Task to carry out ->
Print the line that has "256 234 9.68" in it, then every remaining line of the data, exactly and without anything extra.
-- Opening Marker --
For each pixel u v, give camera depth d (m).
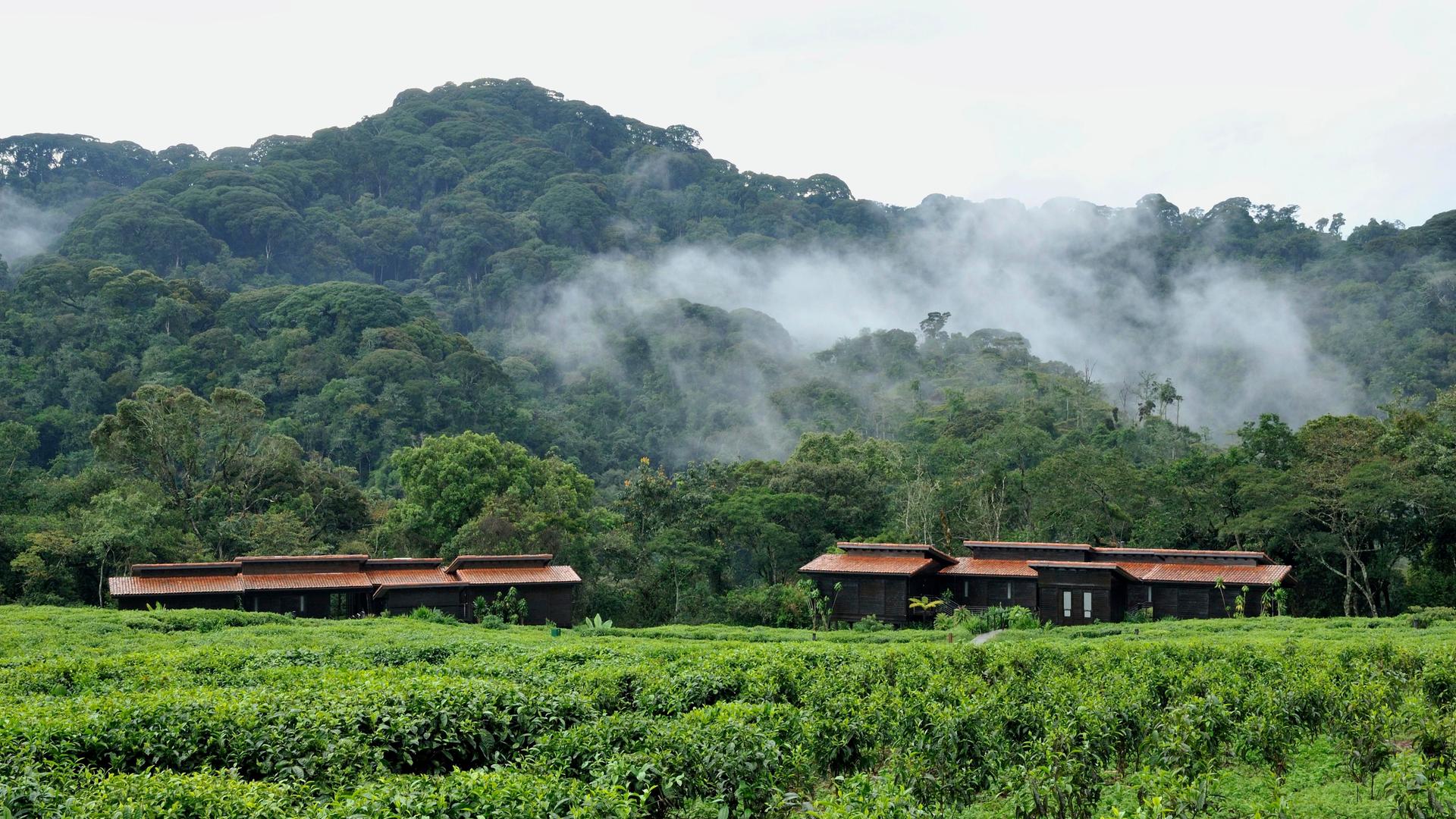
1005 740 20.89
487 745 22.06
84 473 85.81
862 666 30.06
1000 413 134.75
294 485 92.69
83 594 72.62
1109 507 78.06
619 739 20.64
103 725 19.81
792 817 18.59
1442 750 20.59
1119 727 21.75
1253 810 17.23
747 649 35.06
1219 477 76.31
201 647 37.97
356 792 15.78
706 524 81.94
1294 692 23.25
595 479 164.12
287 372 153.38
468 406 156.00
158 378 139.25
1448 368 193.00
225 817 15.18
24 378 141.50
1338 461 70.56
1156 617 62.41
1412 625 50.53
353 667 34.66
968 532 90.00
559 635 52.06
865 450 108.69
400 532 82.88
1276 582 59.44
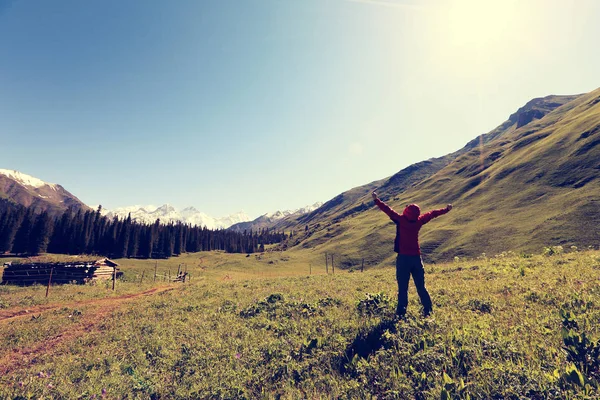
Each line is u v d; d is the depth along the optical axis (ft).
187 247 584.40
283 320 32.63
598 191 291.17
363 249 432.66
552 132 552.00
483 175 558.56
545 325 19.74
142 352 30.53
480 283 36.01
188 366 24.68
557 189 350.84
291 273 370.94
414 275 26.22
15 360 36.94
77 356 34.09
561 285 28.02
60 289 115.24
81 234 378.73
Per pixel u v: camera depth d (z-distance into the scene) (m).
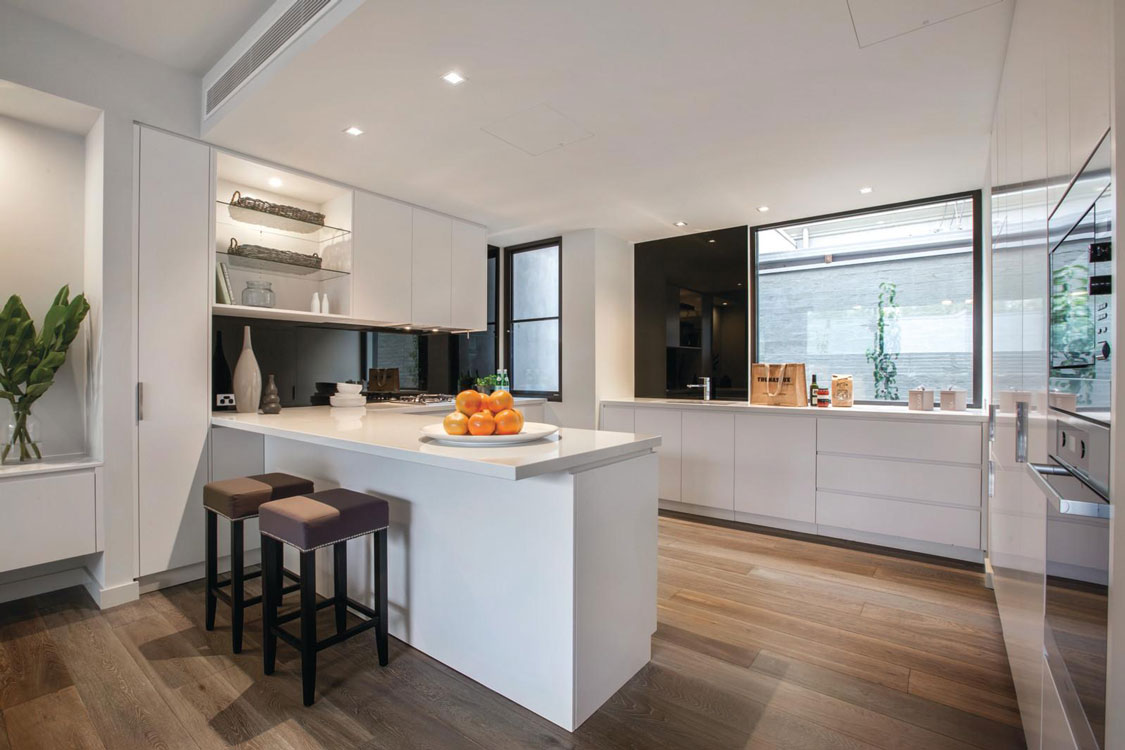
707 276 4.71
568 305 4.82
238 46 2.49
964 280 3.65
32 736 1.68
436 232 4.07
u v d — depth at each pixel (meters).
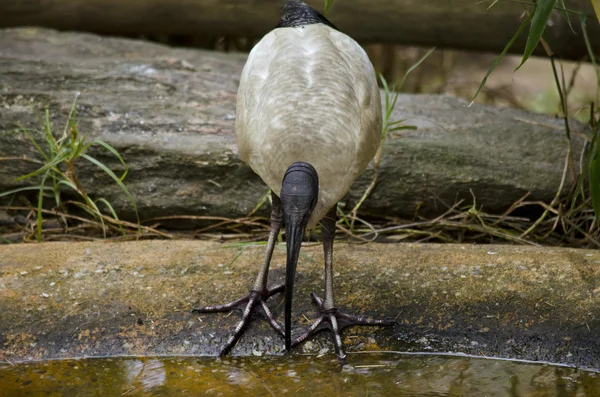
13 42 12.52
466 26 12.29
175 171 9.80
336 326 7.26
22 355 7.11
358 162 7.09
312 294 7.64
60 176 9.96
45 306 7.43
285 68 7.16
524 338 7.12
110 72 11.63
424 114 11.12
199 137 10.05
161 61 12.31
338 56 7.39
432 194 9.83
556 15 11.45
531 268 7.71
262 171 7.10
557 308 7.24
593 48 11.70
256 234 9.68
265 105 7.06
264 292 7.53
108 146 9.12
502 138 10.41
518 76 19.27
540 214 10.07
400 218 10.03
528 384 6.65
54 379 6.81
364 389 6.62
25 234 9.93
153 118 10.48
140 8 13.12
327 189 6.74
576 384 6.63
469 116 11.13
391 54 16.53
-- Closing Marker --
Response area ->
256 234 9.68
265 105 7.06
264 292 7.53
108 146 9.12
502 138 10.41
518 76 19.27
540 214 10.07
400 218 10.03
528 384 6.65
54 379 6.81
364 389 6.62
25 234 9.93
153 118 10.48
140 8 13.12
327 189 6.74
576 384 6.63
469 116 11.13
391 54 16.53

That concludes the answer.